● 課題 1: 下にある詭弁についての引用文から、【詭弁を学ぶことの効能】として挙げられた項目をすべて書き出すこと。
● 課題 2: 下にある詭弁についての引用文を、最後の文に続けて書き進めること。

● 引用文:
+---+
ある言葉の意味について議論しているとき、
その定義があまりにぼんやりしていると、
人によって言っていることがバラバラでまったく話が噛み合わない、
ということがあります。
一方で、「それじゃあ定義しようじゃないか」となったとき、
その定義の方法に気を付けなければ、
相手に都合のいい定義にされる可能性もある
というわけです。
いずれにしても、
「どんなときに詭弁が生まれるか」
のパターンを知っておくことで、
「詭弁に騙されること/自分が詭弁を用いてしまうこと」
のいずれにも注意できる、というわけですね。
まとめ
以上、議論の技を学ぶための『論理病をなおす!』を見てきました。
ここまでの内容を振り返りましょう。
【詭弁を学ぶことの効能】
①詭弁を学ぶことで、相手の用いた詭弁を自らの議論の武器にできる
②安易に詭弁を使わなくなる
③詭弁を学ぶことは、思考力の向上に役立つ
【多義あるいは曖昧の詭弁】
・ある文章で、1つの言葉が、違う意味で用いられる詭弁。
+---+
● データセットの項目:
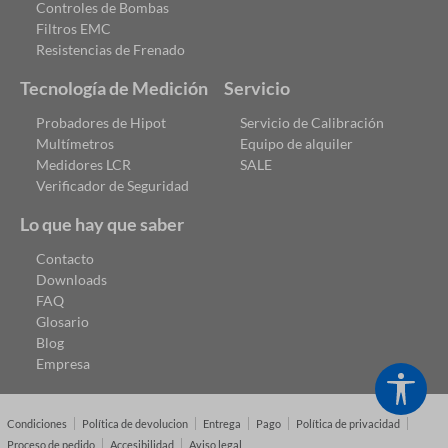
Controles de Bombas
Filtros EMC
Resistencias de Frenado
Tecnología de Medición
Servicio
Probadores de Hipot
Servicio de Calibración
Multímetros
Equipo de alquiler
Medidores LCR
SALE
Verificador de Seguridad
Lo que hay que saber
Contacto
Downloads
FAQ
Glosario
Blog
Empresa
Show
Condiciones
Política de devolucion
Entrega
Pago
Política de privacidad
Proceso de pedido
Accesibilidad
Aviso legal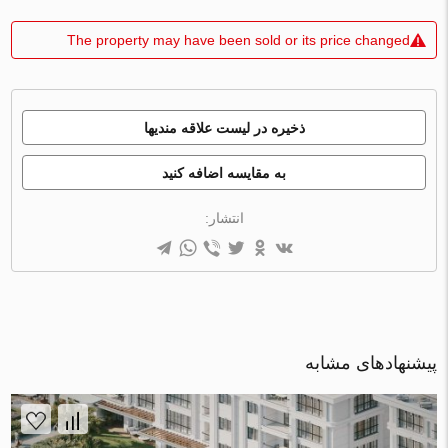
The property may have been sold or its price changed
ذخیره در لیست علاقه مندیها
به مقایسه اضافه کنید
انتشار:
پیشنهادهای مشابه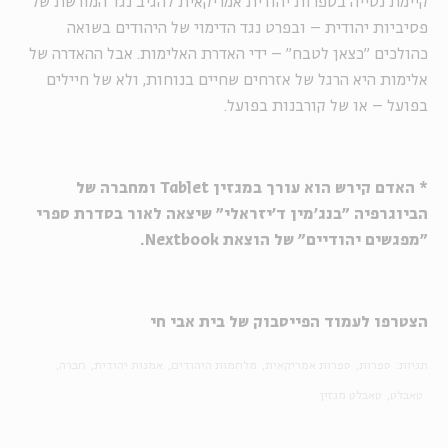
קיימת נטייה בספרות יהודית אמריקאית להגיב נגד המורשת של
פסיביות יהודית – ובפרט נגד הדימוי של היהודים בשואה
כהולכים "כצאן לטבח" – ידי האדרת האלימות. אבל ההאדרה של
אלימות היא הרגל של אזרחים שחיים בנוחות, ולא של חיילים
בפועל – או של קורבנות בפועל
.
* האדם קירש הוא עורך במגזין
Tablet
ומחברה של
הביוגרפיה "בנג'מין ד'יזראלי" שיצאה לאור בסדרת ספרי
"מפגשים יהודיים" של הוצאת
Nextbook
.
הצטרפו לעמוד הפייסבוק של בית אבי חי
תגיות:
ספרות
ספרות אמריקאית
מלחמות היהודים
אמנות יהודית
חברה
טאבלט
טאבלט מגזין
+---+
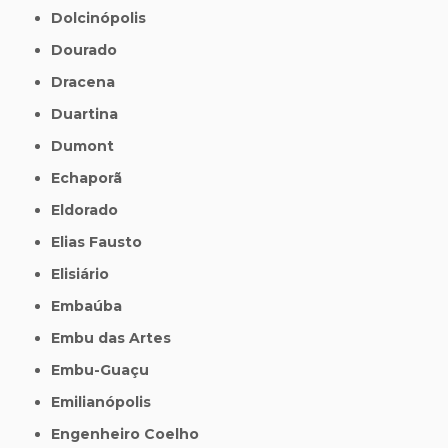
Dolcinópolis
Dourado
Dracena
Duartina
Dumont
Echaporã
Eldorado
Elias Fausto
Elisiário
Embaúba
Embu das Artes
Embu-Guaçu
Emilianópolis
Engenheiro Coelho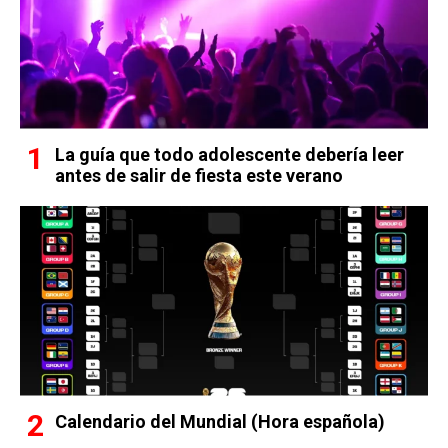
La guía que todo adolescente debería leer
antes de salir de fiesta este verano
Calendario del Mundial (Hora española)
+---+
● 解答欄 1:
①詭弁を学ぶことで、相手の用いた詭弁を自らの議論の武器にできる
②安易に詭弁を使わなくなる
③詭弁を学ぶことは、思考力の向上に役立つ

● 解答欄 2:
・「ある意味で」と注意書きをしておけば、この詭弁は避けられる。
【不寛容の原理】
・相手の言葉の意味を、こちらに都合がよく、相手に不都合なように、勝手に解釈すること。
【多義・曖昧さを取り除く難しさ】
共通認識を持つために言葉を定義しようとしたとき、
その定義の方法に気を付けなければ、
相手に都合のいい定義にされる可能性もある
いかがでしたでしょうか。
この記事をお楽しみいただけた方は、ぜひ次の記事もご覧ください!
次回の記事でも、引き続き『論理病をなおす!』から、
「藁人形攻撃」
「人に訴える議論」
「性急な一般化」
を見ていきます。
お楽しみに。
to be continued...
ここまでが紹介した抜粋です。